**Work request:**
Edit the records below by replacing "data points" with "observations" and leaving everything else unchanged.

**Extracted records:**

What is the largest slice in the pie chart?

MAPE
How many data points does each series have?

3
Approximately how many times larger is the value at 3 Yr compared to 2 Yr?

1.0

**Answer space:**
What is the largest slice in the pie chart?

MAPE
How many observations does each series have?

3
Approximately how many times larger is the value at 3 Yr compared to 2 Yr?

1.0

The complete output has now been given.